| WHAT THE TASK REQUIRES |
Give again the lines from the line with "dynamic real-time deformability" to the last line of the records, exactly and in full. Do not carry over any pictures.

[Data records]

_ _ _ _ _

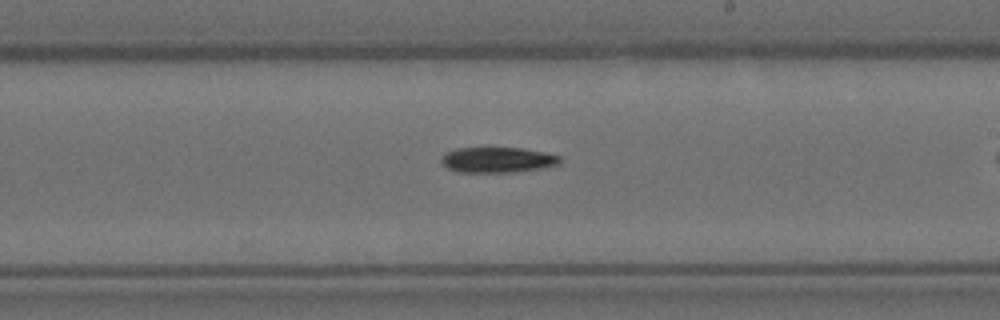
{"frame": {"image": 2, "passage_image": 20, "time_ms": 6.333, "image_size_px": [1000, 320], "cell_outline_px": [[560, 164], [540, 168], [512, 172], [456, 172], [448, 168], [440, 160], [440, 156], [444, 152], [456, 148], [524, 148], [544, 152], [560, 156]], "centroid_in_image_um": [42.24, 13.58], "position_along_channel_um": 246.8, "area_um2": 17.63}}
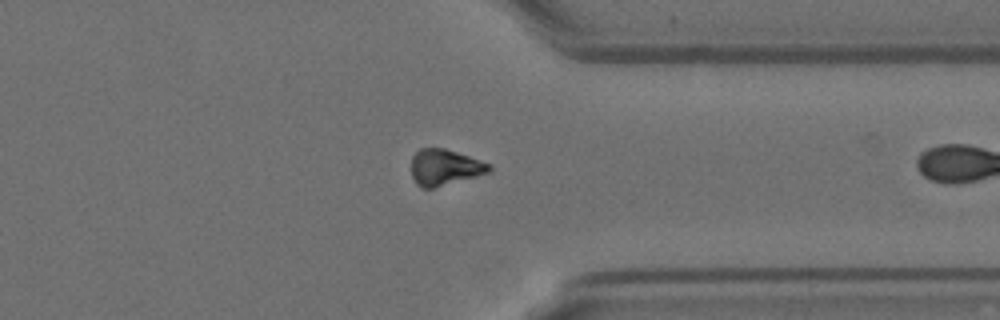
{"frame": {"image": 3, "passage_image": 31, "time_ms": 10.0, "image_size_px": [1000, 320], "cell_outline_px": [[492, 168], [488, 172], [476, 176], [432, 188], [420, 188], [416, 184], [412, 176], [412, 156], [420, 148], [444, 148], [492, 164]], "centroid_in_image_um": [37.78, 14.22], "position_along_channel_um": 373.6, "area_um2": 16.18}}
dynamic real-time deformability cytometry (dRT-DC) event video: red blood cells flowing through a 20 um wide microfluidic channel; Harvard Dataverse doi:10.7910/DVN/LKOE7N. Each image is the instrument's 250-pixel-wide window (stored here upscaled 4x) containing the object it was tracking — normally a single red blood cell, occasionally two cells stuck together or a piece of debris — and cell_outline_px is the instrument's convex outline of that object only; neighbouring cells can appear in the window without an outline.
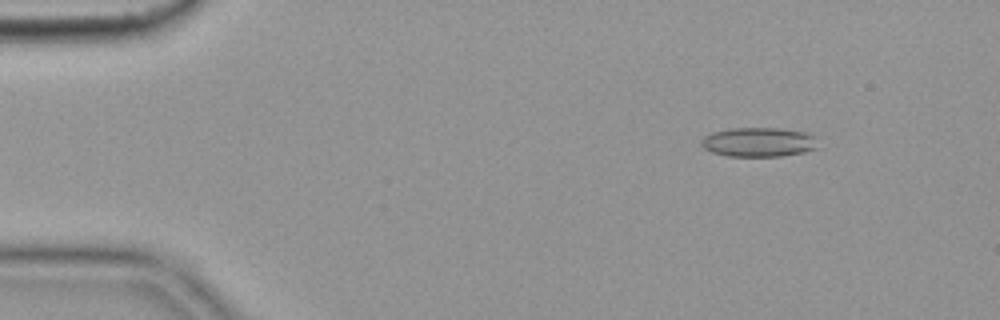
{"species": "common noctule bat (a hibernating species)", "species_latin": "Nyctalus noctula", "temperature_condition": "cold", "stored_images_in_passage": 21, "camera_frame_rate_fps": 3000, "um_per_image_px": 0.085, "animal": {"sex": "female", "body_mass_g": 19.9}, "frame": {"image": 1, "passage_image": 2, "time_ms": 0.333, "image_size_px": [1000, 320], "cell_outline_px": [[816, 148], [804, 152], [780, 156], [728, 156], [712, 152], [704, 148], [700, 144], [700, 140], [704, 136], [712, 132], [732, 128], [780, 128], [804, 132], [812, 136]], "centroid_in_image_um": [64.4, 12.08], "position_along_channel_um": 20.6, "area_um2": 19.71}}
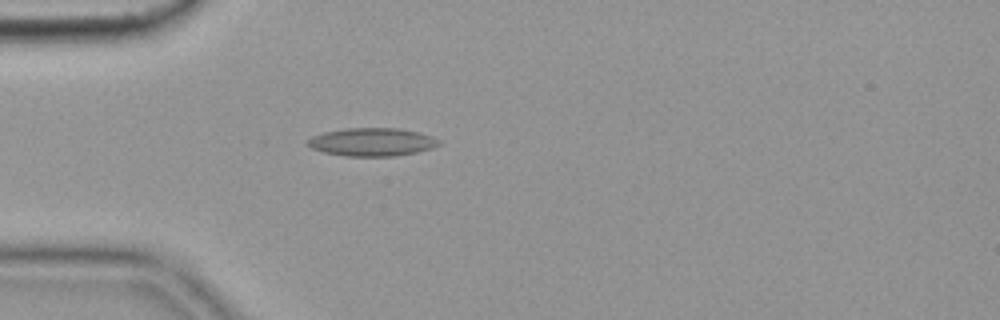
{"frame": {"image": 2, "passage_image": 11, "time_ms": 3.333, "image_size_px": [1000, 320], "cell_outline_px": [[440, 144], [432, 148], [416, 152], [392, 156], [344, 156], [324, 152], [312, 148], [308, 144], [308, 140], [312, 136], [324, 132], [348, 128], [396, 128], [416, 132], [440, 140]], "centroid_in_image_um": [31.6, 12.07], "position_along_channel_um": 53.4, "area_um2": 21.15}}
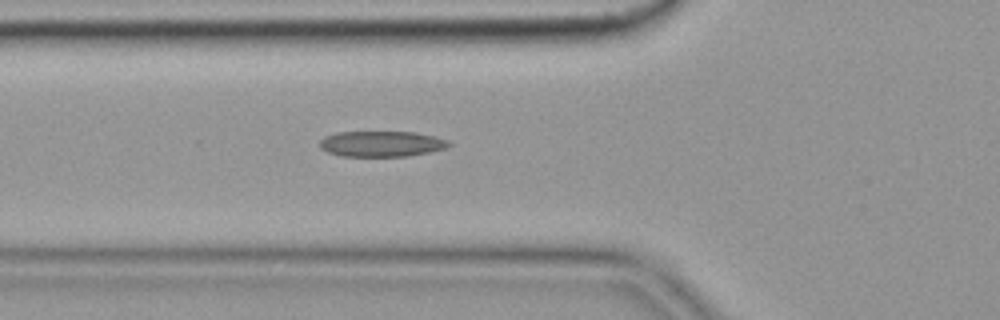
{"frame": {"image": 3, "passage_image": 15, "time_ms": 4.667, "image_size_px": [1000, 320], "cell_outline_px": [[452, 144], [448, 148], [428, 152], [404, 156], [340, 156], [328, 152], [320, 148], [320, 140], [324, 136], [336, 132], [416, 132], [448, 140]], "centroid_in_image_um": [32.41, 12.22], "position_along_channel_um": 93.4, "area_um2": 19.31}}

_ _ _ _ _

| EXERCISE OUTPUT |
dynamic real-time deformability cytometry (dRT-DC) event video: red blood cells flowing through a 20 um wide microfluidic channel; Harvard Dataverse doi:10.7910/DVN/LKOE7N. Each image is the instrument's 250-pixel-wide window (stored here upscaled 4x) containing the object it was tracking — normally a single red blood cell, occasionally two cells stuck together or a piece of debris — and cell_outline_px is the instrument's convex outline of that object only; neighbouring cells can appear in the window without an outline.
{"species": "common noctule bat (a hibernating species)", "species_latin": "Nyctalus noctula", "temperature_condition": "cold", "stored_images_in_passage": 21, "camera_frame_rate_fps": 3000, "um_per_image_px": 0.085, "animal": {"sex": "female", "body_mass_g": 19.9}, "frame": {"image": 1, "passage_image": 2, "time_ms": 0.333, "image_size_px": [1000, 320], "cell_outline_px": [[816, 148], [804, 152], [780, 156], [728, 156], [712, 152], [704, 148], [700, 144], [700, 140], [704, 136], [712, 132], [732, 128], [780, 128], [804, 132], [812, 136]], "centroid_in_image_um": [64.4, 12.08], "position_along_channel_um": 20.6, "area_um2": 19.71}}
{"frame": {"image": 2, "passage_image": 11, "time_ms": 3.333, "image_size_px": [1000, 320], "cell_outline_px": [[440, 144], [432, 148], [416, 152], [392, 156], [344, 156], [324, 152], [312, 148], [308, 144], [308, 140], [312, 136], [324, 132], [348, 128], [396, 128], [416, 132], [440, 140]], "centroid_in_image_um": [31.6, 12.07], "position_along_channel_um": 53.4, "area_um2": 21.15}}
{"frame": {"image": 3, "passage_image": 15, "time_ms": 4.667, "image_size_px": [1000, 320], "cell_outline_px": [[452, 144], [448, 148], [428, 152], [404, 156], [340, 156], [328, 152], [320, 148], [320, 140], [324, 136], [336, 132], [416, 132], [448, 140]], "centroid_in_image_um": [32.41, 12.22], "position_along_channel_um": 93.4, "area_um2": 19.31}}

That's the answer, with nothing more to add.